### Source document
All Thayer Events

Special Seminar: Illuminating Inner Depths

Apr

19

Wednesday
12:00pm - 1:00pm ET

Online

ZOOM LINK
Meeting ID: 945 3678 9368
Passcode: 018857

Engineering living materials to monitor transient gastrointestinal biomarkers in real-time.

The inner workings of the human gut remain one of the final frontiers of science. In particular, the gastrointestinal (GI) microenvironment is poorly understood. This dynamic environment defines how gut bacteria build communities, which exercise profound influence on health and disease. However, we lack the tools to explore it. Rapid advances in synthetic biology are harnessing the information-processing abilities of living cells to diagnose disease in such difficult-to-access environments. For example, intestinal microbes can be genetically rewired to sense short-lived mediators of inflammation, such as nitric oxide (NO).

Here, I'll show the power of synthetic memory circuits to engineer living bacterial probes that can record NO exposure as they travel through the GI tract. We engineered bacteria to respond to NO by luminescing and then packaged 1 μL of the bacterial culture in an ingestible capsule with a photodetector and radio. We demonstrated real-time monitoring in the GI tract of small and large animal models and integration of all components into a blueberry-size capsule capable of wireless communication. These technologies open up exciting new opportunities to unlock a wealth of information about the body's function, its relationship with the environment, and the impact of disease and therapeutic interventions.

### Problem 1
Answer from the seminar announcement above:
(a) At what time does the seminar take place?
(b) What short-lived mediator of inflammation is given as an example?
(c) How much bacterial culture was packaged in the ingestible capsule?
### Problem 2
Carry on with the seminar announcement on bacteria that monitor the gut, picking up right after its last sentence.

Excerpts from a dataset
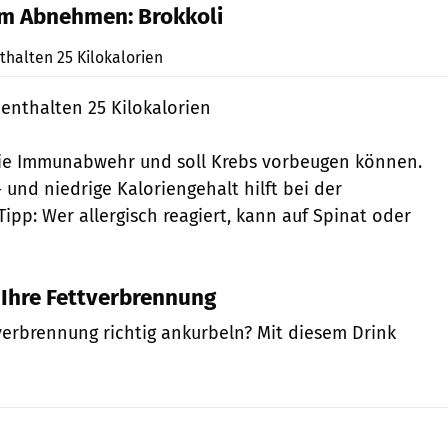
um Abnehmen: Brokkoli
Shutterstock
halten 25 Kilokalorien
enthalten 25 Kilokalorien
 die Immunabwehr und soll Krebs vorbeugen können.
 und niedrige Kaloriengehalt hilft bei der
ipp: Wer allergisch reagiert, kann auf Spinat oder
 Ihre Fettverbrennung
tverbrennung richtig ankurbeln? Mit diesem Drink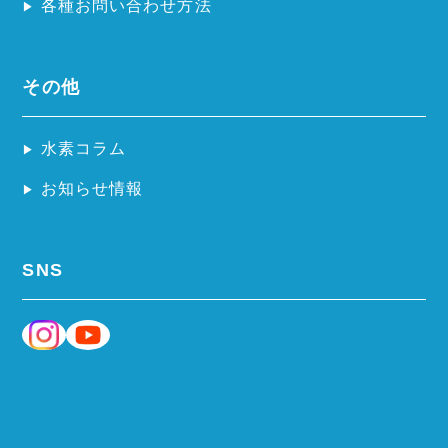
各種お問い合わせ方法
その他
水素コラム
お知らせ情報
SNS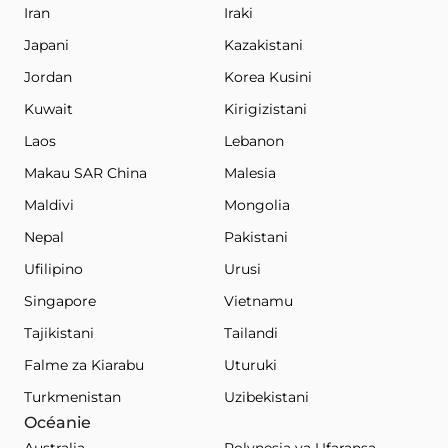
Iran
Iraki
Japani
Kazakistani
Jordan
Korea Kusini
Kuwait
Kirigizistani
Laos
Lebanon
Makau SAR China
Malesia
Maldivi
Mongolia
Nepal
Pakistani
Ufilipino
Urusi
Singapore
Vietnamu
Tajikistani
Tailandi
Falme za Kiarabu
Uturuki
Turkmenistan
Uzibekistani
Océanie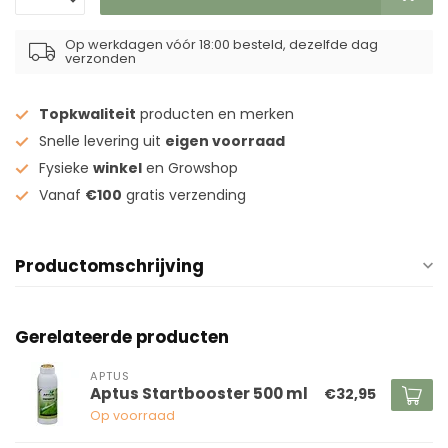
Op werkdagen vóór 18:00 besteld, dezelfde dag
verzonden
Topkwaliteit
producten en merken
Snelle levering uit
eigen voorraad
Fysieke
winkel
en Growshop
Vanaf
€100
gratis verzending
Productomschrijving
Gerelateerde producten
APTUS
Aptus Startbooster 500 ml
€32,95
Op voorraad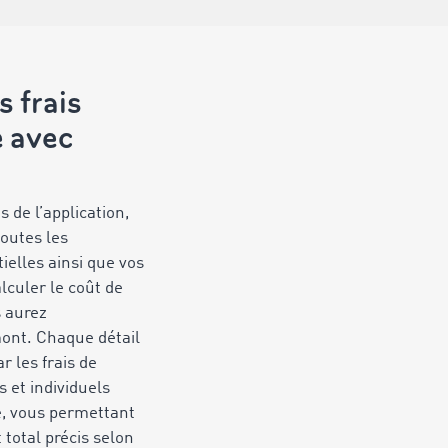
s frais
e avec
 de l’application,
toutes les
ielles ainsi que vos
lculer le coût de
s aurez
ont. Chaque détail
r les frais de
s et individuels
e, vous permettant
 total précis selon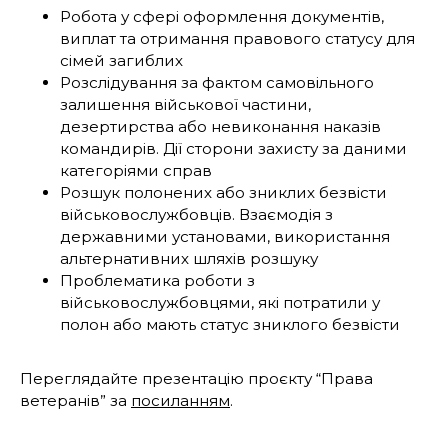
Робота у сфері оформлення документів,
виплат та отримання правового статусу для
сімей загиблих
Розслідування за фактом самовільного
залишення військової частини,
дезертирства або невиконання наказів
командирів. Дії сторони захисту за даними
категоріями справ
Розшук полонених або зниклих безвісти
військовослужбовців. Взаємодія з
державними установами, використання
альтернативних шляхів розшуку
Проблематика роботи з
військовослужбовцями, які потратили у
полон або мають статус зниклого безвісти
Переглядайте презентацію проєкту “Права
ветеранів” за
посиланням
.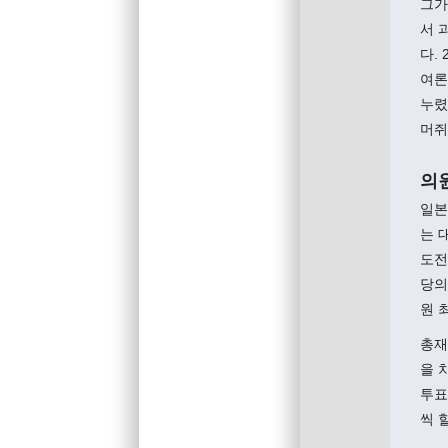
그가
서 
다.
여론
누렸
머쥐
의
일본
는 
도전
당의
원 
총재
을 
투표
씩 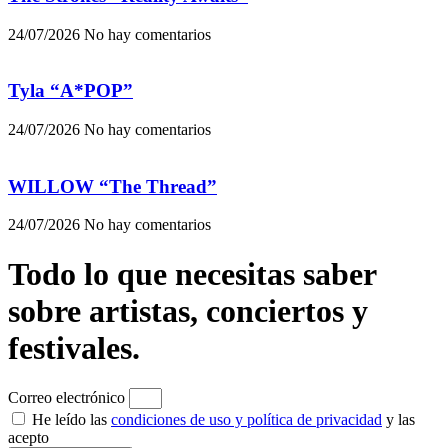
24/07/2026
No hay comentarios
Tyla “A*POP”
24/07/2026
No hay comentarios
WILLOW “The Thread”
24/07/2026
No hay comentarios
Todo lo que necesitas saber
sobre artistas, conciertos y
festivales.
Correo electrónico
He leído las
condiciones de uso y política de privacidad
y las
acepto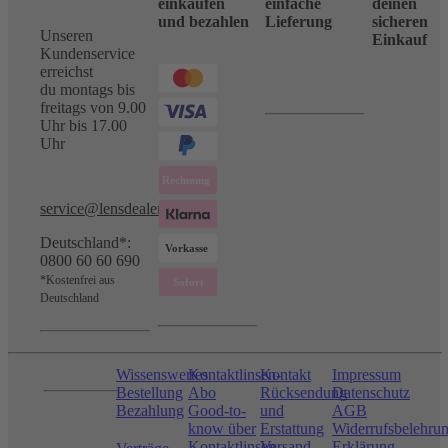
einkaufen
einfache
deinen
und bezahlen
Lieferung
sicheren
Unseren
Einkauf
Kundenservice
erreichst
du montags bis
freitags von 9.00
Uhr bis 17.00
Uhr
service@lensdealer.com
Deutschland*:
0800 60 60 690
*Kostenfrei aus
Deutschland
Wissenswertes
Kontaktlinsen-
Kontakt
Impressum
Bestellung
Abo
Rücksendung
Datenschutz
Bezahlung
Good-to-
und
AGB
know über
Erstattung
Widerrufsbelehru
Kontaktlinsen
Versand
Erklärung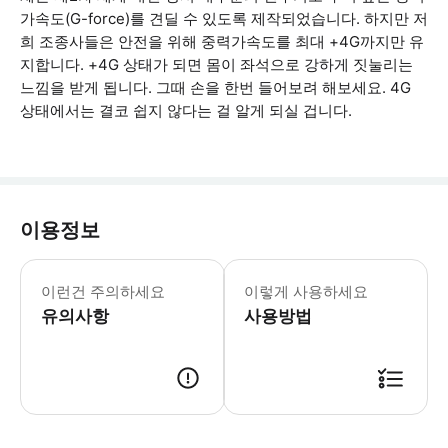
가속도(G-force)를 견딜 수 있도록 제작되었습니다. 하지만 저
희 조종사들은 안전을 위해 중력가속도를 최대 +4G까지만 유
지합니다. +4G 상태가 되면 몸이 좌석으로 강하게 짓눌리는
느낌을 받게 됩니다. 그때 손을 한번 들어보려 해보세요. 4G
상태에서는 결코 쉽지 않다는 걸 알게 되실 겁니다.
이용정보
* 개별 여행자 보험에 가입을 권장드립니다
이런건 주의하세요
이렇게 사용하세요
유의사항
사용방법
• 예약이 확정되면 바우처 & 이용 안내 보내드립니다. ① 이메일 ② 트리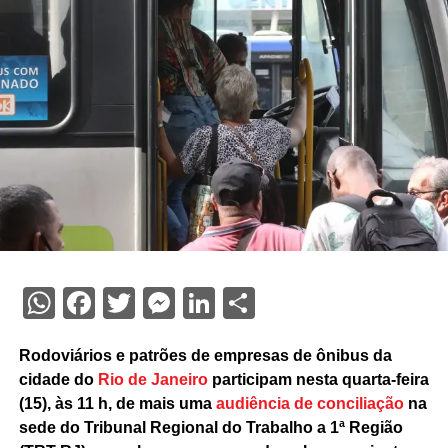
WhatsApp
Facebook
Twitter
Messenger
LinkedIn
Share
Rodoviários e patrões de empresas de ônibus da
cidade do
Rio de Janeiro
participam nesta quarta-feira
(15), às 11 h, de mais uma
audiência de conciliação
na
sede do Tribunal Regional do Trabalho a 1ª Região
* * *
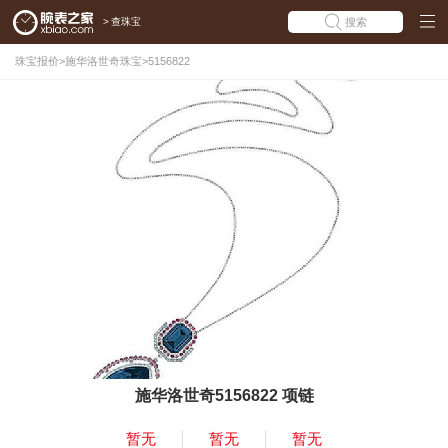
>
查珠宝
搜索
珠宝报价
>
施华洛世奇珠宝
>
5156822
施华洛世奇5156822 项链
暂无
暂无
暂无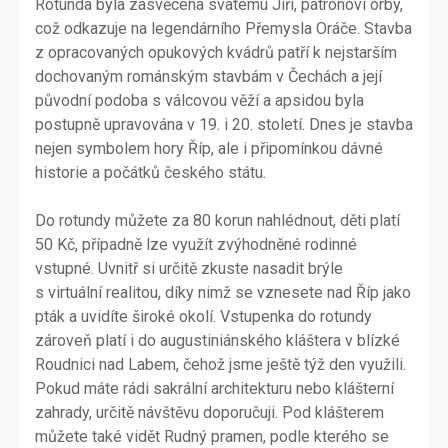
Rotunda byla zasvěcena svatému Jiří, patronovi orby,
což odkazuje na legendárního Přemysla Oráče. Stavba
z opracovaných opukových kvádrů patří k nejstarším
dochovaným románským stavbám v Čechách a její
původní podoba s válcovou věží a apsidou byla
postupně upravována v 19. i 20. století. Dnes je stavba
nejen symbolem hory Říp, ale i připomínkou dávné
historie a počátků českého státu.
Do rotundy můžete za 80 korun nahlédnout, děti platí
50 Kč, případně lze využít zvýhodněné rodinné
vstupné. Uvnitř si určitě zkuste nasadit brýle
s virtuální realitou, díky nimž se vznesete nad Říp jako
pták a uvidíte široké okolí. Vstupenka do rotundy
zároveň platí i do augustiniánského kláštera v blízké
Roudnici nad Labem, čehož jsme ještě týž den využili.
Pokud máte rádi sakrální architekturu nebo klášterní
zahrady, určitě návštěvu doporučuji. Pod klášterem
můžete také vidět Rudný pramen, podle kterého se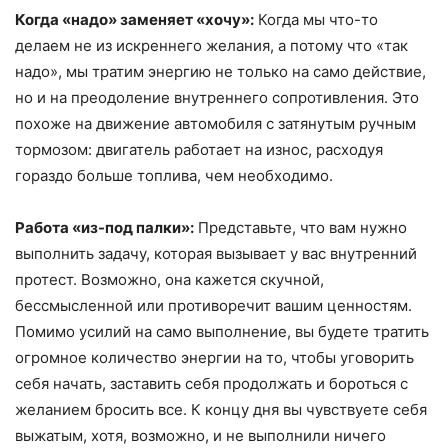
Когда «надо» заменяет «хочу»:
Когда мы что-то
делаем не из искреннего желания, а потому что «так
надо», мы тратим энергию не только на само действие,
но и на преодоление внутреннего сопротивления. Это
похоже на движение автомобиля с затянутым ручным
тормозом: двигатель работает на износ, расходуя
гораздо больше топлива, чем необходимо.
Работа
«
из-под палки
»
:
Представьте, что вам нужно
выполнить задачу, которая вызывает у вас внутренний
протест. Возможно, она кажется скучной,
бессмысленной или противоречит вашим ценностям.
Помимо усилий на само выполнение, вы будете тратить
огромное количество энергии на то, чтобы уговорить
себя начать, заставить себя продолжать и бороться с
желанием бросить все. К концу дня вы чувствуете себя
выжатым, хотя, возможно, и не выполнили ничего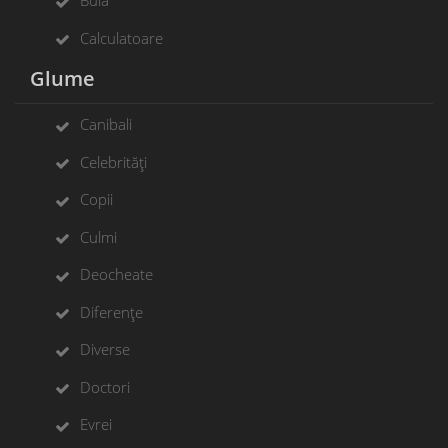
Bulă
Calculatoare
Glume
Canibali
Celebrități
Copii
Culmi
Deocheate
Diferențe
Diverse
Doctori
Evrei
---
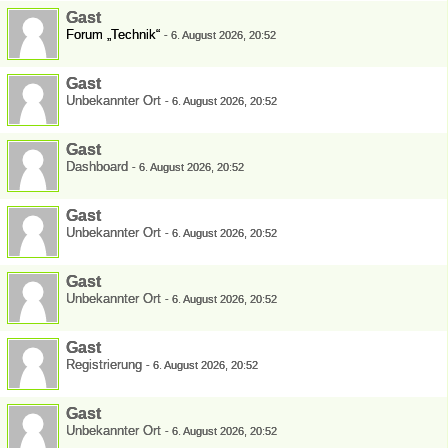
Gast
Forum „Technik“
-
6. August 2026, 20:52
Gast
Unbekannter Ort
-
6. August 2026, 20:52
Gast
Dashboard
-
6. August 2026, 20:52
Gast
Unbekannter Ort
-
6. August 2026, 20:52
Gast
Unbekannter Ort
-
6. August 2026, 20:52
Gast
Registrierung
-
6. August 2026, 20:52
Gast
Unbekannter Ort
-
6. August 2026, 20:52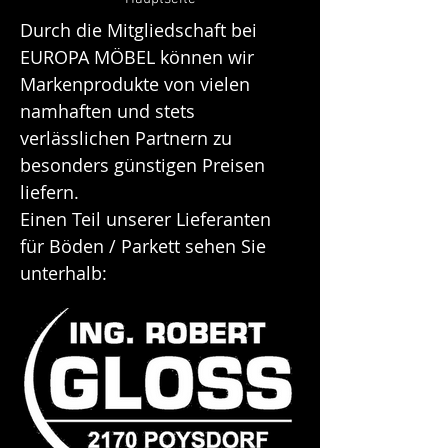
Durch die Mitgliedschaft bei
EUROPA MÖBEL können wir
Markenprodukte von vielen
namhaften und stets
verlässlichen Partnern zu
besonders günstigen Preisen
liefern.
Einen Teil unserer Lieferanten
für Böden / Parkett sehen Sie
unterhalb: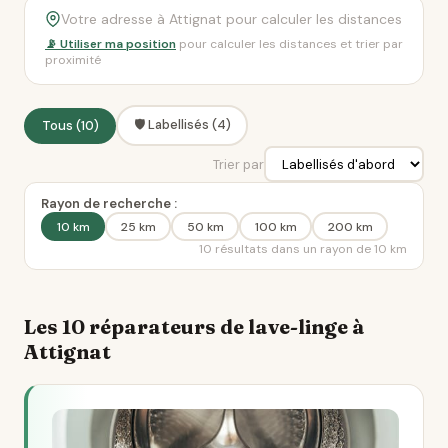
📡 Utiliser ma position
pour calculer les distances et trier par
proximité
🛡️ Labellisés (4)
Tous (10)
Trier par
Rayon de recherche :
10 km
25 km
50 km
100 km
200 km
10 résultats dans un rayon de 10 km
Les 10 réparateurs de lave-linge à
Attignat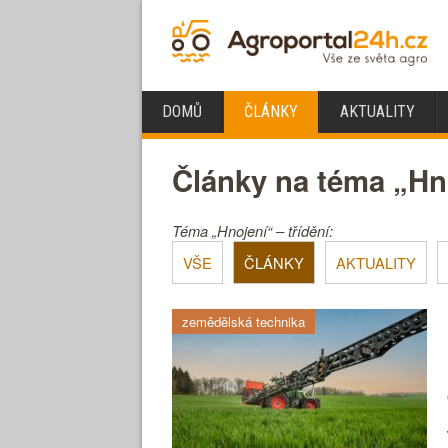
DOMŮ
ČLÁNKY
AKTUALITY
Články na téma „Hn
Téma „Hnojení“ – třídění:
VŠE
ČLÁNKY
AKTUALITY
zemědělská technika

### Written answer 1
(a) 12:00pm - 1:00pm ET
(b) Nitric oxide (NO)
(c) 1 μL

### Written answer 2
About the Speaker(s)

Eugenia Inda
PEW Postdoctoral Fellow, MIT

Eugenia Inda

Eugenia Inda is working in the Synthetic Biology Center at MIT engineering living materials to diagnose disorders in the gut, such as inflammatory bowel disease. Since 2018, she served in the MIT CommLab and started and leads the MIT Microbiome Journal Club. She is a recipient of the Award for Early Career Environmental Research from the American Society for Microbiology (ASM), the Langer Prize for Innovation and Entrepreneurial Excellence from the American Institute of Chemical Engineers (AIChE), the EMBO/EMBL SynBio-Poster Award, and ASM's first Agar Art Contest Award. Outside the lab, she loves capturing beauty with her Nikon D3400 camera.